I’ve had average meals in Italy. Sure. Usually it’s touristy places that tend to use more frozen ingredients. But sometimes it’s in the exact places that are supposed to be exceptional. The places serving fish in lime coconut sauce with pepper reduction and kidney remoulade. And at one such place last week I asked The Husband how his cuttlefish  – cooked the way the chef intended – was and he replied thoughtfully, but not enthusiastically, “It’s OK… Interesting.” Whereas mine, cooked the way natured intended, was delicious.
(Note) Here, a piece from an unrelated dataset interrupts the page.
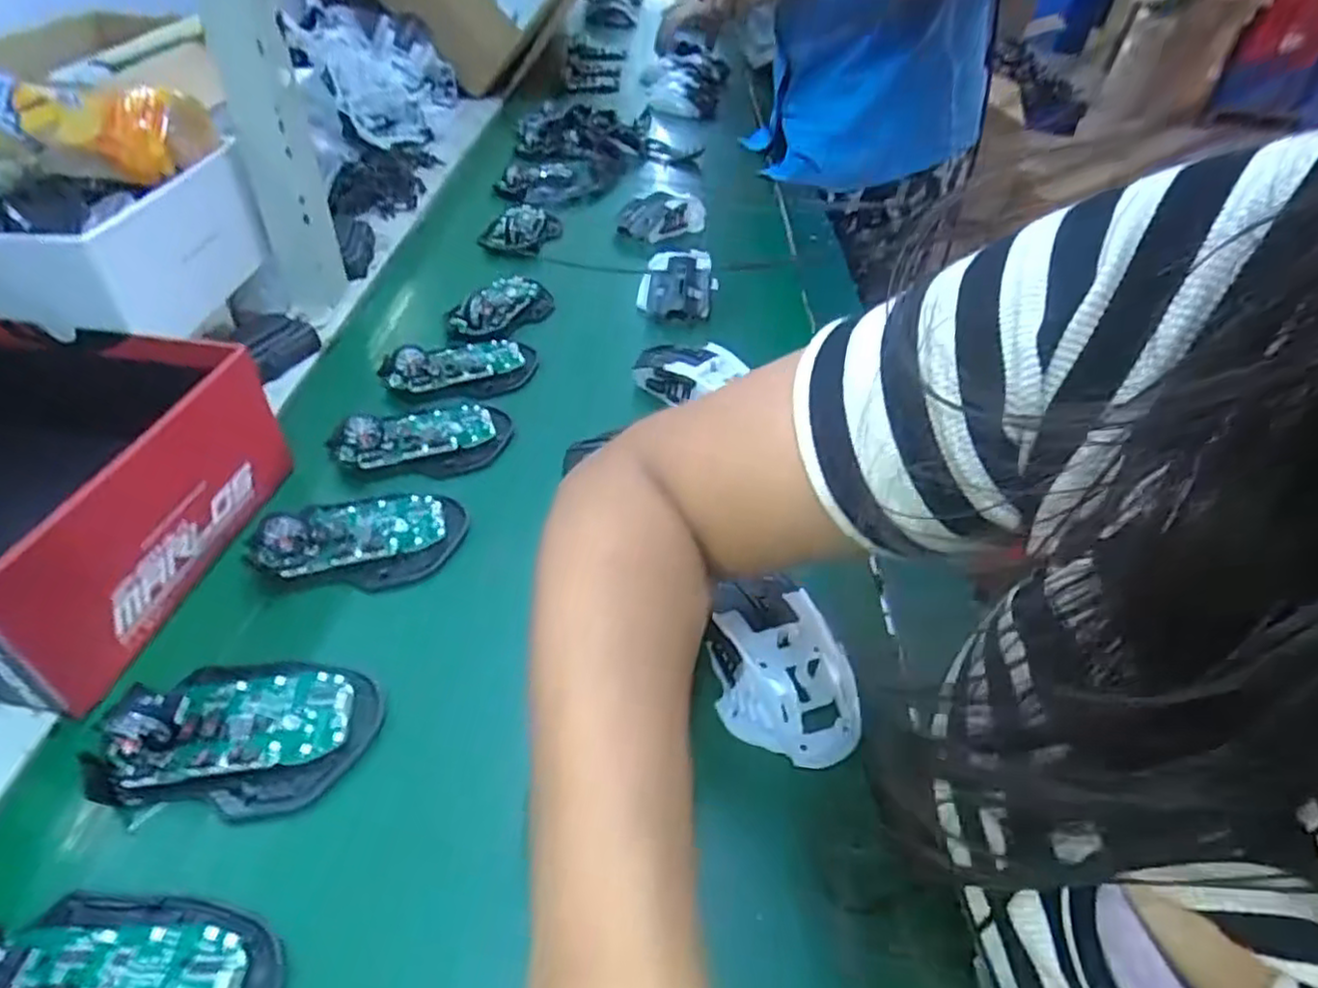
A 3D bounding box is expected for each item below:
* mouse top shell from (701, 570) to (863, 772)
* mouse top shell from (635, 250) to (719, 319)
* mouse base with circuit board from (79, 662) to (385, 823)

And I realized that without these food allergies that I’ve been living with all these years, without these annoying dinner companions, I would miss out on the pure taste of so many foods. By missing out, I learned what I was really missing.

 

White Wine & Rosemary Granita
White Wine & Rosemary Granita

 

Rosemary White Wine Granita

 

This is my favorite dessert to make in the summer. So much so in fact that when a friend came to dinner recently she said it made her happy just to eat it because she knew summer was here.

 

I experimented with a lot of different granita recipes and one thing I found shocking was the amount of sugar they called for! The wine is already sweet and you want to taste the flavor of the rosemary. I’ve cut the sugar by over half and no one misses it.

 

For the wine I use a Vinho Verde which is inexpensive and has a lower alcohol content so you can eat your granita by the pool and not worry you’re going to fall in and drown.

 

4 ½ cups water

1/3 cup sugar

16 sprigs rosemary

3 cups white wine

 

Bring water, rosemary and sugar to a boil, stirring frequently to dissolve the sugar. Once water comes to a boil, remove from heat and let steep, covered, for 20 minutes. Remove rosemary and add wine to the mixture. Once cooled, place in a shallow container and place in freezer. The mixture will need at least an hour to start to freeze. After the first hour, stir the mixture, being sure to scrape the sides, then repeat every 45 minutes to an hour, until the desired consistency is achieved. Once the granita is dry and flaky, like a slushy that will get you drunk, you can put it into an airtight container and it will keep for weeks, probably, but in our house it doesn’t last the weekend.